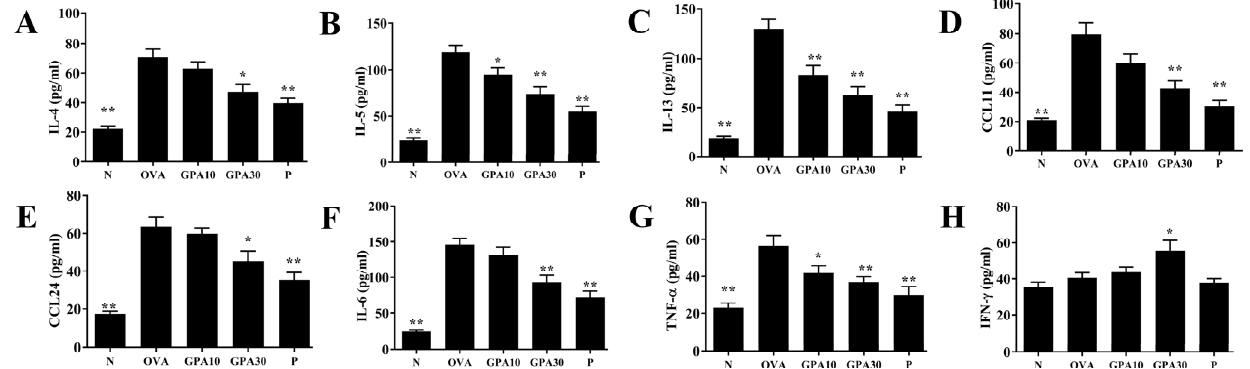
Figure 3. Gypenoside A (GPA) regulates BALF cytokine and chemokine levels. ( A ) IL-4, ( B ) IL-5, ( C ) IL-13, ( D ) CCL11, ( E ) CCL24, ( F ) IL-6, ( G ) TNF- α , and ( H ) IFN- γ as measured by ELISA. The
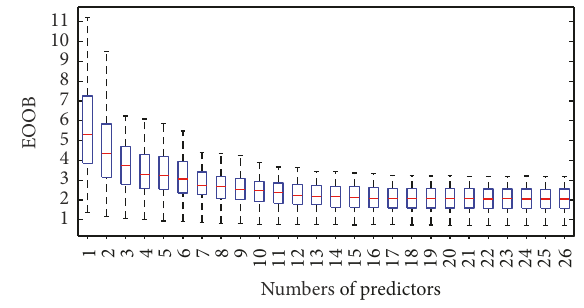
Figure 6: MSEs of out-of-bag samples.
········
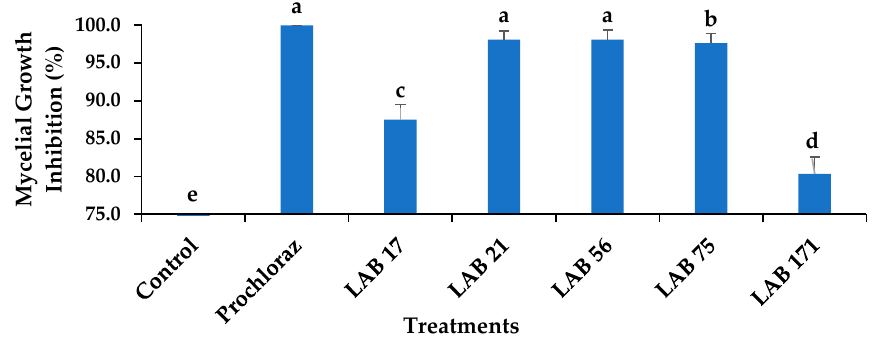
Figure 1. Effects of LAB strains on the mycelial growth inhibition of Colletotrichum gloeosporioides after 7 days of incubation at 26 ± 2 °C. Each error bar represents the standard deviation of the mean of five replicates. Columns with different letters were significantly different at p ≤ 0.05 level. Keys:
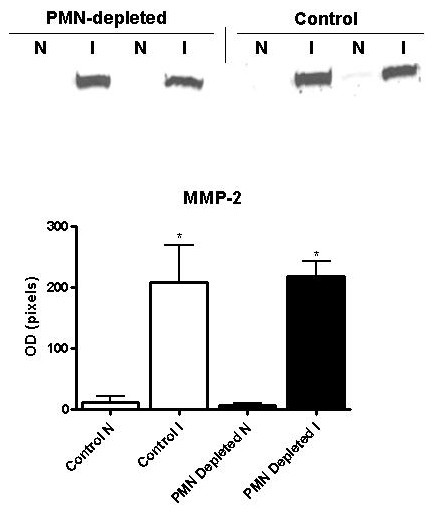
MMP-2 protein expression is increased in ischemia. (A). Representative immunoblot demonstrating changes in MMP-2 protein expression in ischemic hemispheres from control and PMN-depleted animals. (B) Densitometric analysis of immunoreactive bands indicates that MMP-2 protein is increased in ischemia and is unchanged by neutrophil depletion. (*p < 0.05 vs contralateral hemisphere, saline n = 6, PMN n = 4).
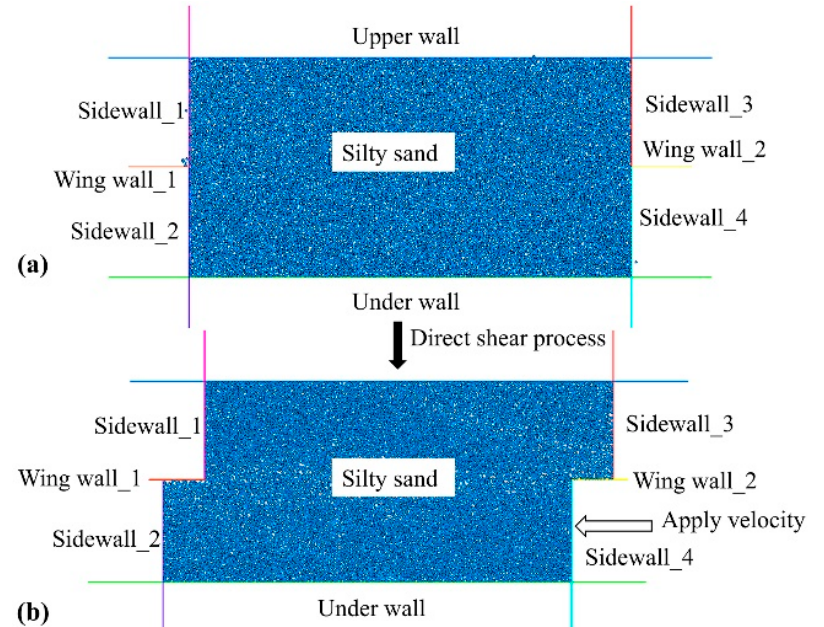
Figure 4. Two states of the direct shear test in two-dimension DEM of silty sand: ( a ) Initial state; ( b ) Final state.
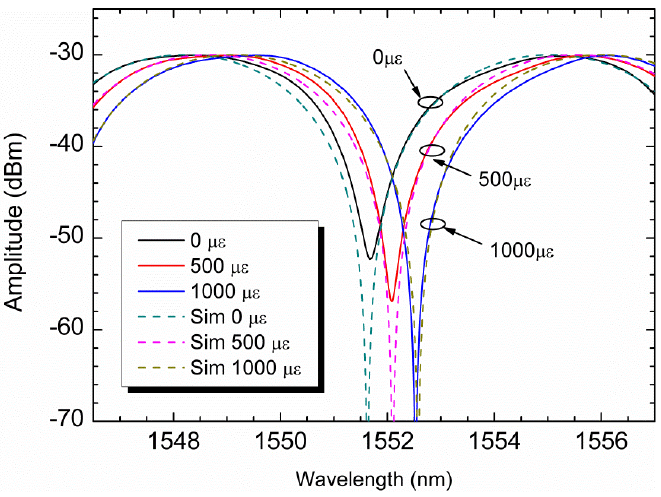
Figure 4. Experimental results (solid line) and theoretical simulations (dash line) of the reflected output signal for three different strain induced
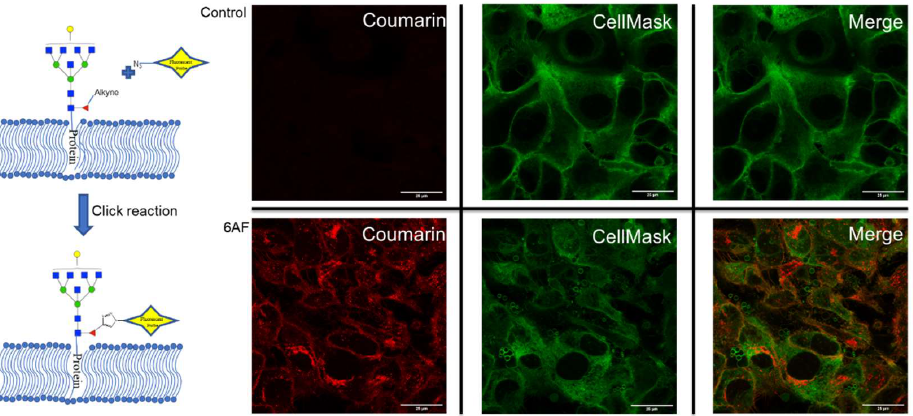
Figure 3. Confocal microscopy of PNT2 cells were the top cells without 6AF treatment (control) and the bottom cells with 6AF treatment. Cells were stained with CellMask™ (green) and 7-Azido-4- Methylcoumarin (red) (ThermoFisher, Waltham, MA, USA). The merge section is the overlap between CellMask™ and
········
* _EXERCISE INSTRUCTIONS_: Look above for the line with "Figure 3. Gypenoside" and copy exactly from it through the line with "Figure 6: MSEs of out-of-bag samples.", both included. Omit the pictures.

* _SOLVED EXERCISE_:
Figure 3. Gypenoside A (GPA) regulates BALF cytokine and chemokine levels. ( A ) IL-4, ( B ) IL-5, ( C ) IL-13, ( D ) CCL11, ( E ) CCL24, ( F ) IL-6, ( G ) TNF- α , and ( H ) IFN- γ as measured by ELISA. The
Figure 6: MSEs of out-of-bag samples.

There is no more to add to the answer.